Copy every one of the items below line for line, without changing anything.
----- TASK DATA -----
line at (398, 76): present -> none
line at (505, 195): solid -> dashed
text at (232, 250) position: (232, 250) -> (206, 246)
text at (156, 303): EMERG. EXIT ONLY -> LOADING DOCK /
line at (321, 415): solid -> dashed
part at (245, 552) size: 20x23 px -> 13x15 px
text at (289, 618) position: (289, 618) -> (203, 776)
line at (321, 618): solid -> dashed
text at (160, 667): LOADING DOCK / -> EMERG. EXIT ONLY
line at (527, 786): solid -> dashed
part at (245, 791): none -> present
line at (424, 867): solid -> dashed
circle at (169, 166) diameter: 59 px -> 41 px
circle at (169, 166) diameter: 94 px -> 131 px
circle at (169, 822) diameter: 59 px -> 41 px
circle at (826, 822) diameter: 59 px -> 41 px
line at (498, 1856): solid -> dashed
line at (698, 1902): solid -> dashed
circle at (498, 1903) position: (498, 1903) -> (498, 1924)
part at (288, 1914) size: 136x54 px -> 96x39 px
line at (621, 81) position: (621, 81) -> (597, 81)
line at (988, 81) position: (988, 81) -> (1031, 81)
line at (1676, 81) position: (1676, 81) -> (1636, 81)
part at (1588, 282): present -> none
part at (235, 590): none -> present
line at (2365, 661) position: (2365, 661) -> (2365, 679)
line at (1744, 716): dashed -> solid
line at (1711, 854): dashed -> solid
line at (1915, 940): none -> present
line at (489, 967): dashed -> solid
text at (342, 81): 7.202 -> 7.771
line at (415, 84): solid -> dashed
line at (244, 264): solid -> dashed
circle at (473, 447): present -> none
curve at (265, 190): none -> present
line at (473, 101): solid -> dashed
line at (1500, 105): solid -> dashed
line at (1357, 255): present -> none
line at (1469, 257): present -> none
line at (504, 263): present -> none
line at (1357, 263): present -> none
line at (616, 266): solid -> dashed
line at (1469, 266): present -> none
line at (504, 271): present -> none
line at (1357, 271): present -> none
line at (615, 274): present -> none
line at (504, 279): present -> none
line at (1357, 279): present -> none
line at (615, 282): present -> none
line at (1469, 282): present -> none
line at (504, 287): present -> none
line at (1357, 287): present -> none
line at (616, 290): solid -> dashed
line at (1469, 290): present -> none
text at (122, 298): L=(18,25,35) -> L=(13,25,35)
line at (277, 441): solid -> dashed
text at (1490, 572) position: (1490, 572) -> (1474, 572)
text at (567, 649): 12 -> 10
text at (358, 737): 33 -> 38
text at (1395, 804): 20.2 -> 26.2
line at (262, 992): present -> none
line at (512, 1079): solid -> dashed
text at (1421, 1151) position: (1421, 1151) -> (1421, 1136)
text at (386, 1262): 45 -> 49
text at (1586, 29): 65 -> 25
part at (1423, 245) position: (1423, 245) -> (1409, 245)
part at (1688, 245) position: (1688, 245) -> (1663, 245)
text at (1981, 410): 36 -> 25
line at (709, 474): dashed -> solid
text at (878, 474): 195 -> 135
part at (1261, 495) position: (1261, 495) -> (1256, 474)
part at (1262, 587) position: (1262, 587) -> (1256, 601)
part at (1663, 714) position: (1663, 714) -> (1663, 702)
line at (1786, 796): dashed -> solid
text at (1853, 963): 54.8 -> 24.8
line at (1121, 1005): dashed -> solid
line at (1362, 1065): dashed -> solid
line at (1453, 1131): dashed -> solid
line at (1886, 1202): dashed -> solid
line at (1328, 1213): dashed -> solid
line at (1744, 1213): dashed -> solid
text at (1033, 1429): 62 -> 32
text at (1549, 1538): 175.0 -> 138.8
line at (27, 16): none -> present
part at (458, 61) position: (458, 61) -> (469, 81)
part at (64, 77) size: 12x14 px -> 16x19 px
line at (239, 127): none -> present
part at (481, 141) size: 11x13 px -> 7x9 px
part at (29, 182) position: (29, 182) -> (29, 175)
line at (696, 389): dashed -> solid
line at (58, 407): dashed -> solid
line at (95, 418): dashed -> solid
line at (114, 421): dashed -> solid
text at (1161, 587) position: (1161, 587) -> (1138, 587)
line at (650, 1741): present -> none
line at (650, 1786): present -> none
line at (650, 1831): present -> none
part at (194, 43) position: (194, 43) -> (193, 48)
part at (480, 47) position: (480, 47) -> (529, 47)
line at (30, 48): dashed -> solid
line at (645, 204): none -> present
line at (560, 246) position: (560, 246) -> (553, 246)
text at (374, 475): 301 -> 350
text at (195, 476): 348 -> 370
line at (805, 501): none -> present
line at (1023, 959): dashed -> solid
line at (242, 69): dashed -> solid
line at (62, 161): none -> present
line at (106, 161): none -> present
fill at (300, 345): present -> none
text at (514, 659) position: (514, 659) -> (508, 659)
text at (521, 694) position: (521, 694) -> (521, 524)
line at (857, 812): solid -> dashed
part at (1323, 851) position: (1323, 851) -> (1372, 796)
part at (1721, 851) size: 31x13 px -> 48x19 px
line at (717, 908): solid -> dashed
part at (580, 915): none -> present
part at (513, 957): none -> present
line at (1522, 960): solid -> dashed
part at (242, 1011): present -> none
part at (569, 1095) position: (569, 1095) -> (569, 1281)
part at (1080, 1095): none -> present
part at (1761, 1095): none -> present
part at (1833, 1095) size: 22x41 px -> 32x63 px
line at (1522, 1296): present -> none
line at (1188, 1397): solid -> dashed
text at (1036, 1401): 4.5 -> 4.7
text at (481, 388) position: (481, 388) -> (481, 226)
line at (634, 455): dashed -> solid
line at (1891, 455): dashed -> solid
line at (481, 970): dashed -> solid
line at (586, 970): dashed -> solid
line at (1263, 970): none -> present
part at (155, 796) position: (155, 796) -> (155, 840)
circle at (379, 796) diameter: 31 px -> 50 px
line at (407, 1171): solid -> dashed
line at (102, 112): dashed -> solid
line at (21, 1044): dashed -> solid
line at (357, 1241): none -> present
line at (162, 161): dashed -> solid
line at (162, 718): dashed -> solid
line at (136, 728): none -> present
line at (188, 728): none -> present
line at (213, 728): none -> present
-----
→ **CORRECT RESPONSE**:
line at (398, 76): present -> none
line at (505, 195): solid -> dashed
text at (232, 250) position: (232, 250) -> (206, 246)
text at (156, 303): EMERG. EXIT ONLY -> LOADING DOCK /
line at (321, 415): solid -> dashed
part at (245, 552) size: 20x23 px -> 13x15 px
text at (289, 618) position: (289, 618) -> (203, 776)
line at (321, 618): solid -> dashed
text at (160, 667): LOADING DOCK / -> EMERG. EXIT ONLY
line at (527, 786): solid -> dashed
part at (245, 791): none -> present
line at (424, 867): solid -> dashed
circle at (169, 166) diameter: 59 px -> 41 px
circle at (169, 166) diameter: 94 px -> 131 px
circle at (169, 822) diameter: 59 px -> 41 px
circle at (826, 822) diameter: 59 px -> 41 px
line at (498, 1856): solid -> dashed
line at (698, 1902): solid -> dashed
circle at (498, 1903) position: (498, 1903) -> (498, 1924)
part at (288, 1914) size: 136x54 px -> 96x39 px
line at (621, 81) position: (621, 81) -> (597, 81)
line at (988, 81) position: (988, 81) -> (1031, 81)
line at (1676, 81) position: (1676, 81) -> (1636, 81)
part at (1588, 282): present -> none
part at (235, 590): none -> present
line at (2365, 661) position: (2365, 661) -> (2365, 679)
line at (1744, 716): dashed -> solid
line at (1711, 854): dashed -> solid
line at (1915, 940): none -> present
line at (489, 967): dashed -> solid
text at (342, 81): 7.202 -> 7.771
line at (415, 84): solid -> dashed
line at (244, 264): solid -> dashed
circle at (473, 447): present -> none
curve at (265, 190): none -> present
line at (473, 101): solid -> dashed
line at (1500, 105): solid -> dashed
line at (1357, 255): present -> none
line at (1469, 257): present -> none
line at (504, 263): present -> none
line at (1357, 263): present -> none
line at (616, 266): solid -> dashed
line at (1469, 266): present -> none
line at (504, 271): present -> none
line at (1357, 271): present -> none
line at (615, 274): present -> none
line at (504, 279): present -> none
line at (1357, 279): present -> none
line at (615, 282): present -> none
line at (1469, 282): present -> none
line at (504, 287): present -> none
line at (1357, 287): present -> none
line at (616, 290): solid -> dashed
line at (1469, 290): present -> none
text at (122, 298): L=(18,25,35) -> L=(13,25,35)
line at (277, 441): solid -> dashed
text at (1490, 572) position: (1490, 572) -> (1474, 572)
text at (567, 649): 12 -> 10
text at (358, 737): 33 -> 38
text at (1395, 804): 20.2 -> 26.2
line at (262, 992): present -> none
line at (512, 1079): solid -> dashed
text at (1421, 1151) position: (1421, 1151) -> (1421, 1136)
text at (386, 1262): 45 -> 49
text at (1586, 29): 65 -> 25
part at (1423, 245) position: (1423, 245) -> (1409, 245)
part at (1688, 245) position: (1688, 245) -> (1663, 245)
text at (1981, 410): 36 -> 25
line at (709, 474): dashed -> solid
text at (878, 474): 195 -> 135
part at (1261, 495) position: (1261, 495) -> (1256, 474)
part at (1262, 587) position: (1262, 587) -> (1256, 601)
part at (1663, 714) position: (1663, 714) -> (1663, 702)
line at (1786, 796): dashed -> solid
text at (1853, 963): 54.8 -> 24.8
line at (1121, 1005): dashed -> solid
line at (1362, 1065): dashed -> solid
line at (1453, 1131): dashed -> solid
line at (1886, 1202): dashed -> solid
line at (1328, 1213): dashed -> solid
line at (1744, 1213): dashed -> solid
text at (1033, 1429): 62 -> 32
text at (1549, 1538): 175.0 -> 138.8
line at (27, 16): none -> present
part at (458, 61) position: (458, 61) -> (469, 81)
part at (64, 77) size: 12x14 px -> 16x19 px
line at (239, 127): none -> present
part at (481, 141) size: 11x13 px -> 7x9 px
part at (29, 182) position: (29, 182) -> (29, 175)
line at (696, 389): dashed -> solid
line at (58, 407): dashed -> solid
line at (95, 418): dashed -> solid
line at (114, 421): dashed -> solid
text at (1161, 587) position: (1161, 587) -> (1138, 587)
line at (650, 1741): present -> none
line at (650, 1786): present -> none
line at (650, 1831): present -> none
part at (194, 43) position: (194, 43) -> (193, 48)
part at (480, 47) position: (480, 47) -> (529, 47)
line at (30, 48): dashed -> solid
line at (645, 204): none -> present
line at (560, 246) position: (560, 246) -> (553, 246)
text at (374, 475): 301 -> 350
text at (195, 476): 348 -> 370
line at (805, 501): none -> present
line at (1023, 959): dashed -> solid
line at (242, 69): dashed -> solid
line at (62, 161): none -> present
line at (106, 161): none -> present
fill at (300, 345): present -> none
text at (514, 659) position: (514, 659) -> (508, 659)
text at (521, 694) position: (521, 694) -> (521, 524)
line at (857, 812): solid -> dashed
part at (1323, 851) position: (1323, 851) -> (1372, 796)
part at (1721, 851) size: 31x13 px -> 48x19 px
line at (717, 908): solid -> dashed
part at (580, 915): none -> present
part at (513, 957): none -> present
line at (1522, 960): solid -> dashed
part at (242, 1011): present -> none
part at (569, 1095) position: (569, 1095) -> (569, 1281)
part at (1080, 1095): none -> present
part at (1761, 1095): none -> present
part at (1833, 1095) size: 22x41 px -> 32x63 px
line at (1522, 1296): present -> none
line at (1188, 1397): solid -> dashed
text at (1036, 1401): 4.5 -> 4.7
text at (481, 388) position: (481, 388) -> (481, 226)
line at (634, 455): dashed -> solid
line at (1891, 455): dashed -> solid
line at (481, 970): dashed -> solid
line at (586, 970): dashed -> solid
line at (1263, 970): none -> present
part at (155, 796) position: (155, 796) -> (155, 840)
circle at (379, 796) diameter: 31 px -> 50 px
line at (407, 1171): solid -> dashed
line at (102, 112): dashed -> solid
line at (21, 1044): dashed -> solid
line at (357, 1241): none -> present
line at (162, 161): dashed -> solid
line at (162, 718): dashed -> solid
line at (136, 728): none -> present
line at (188, 728): none -> present
line at (213, 728): none -> present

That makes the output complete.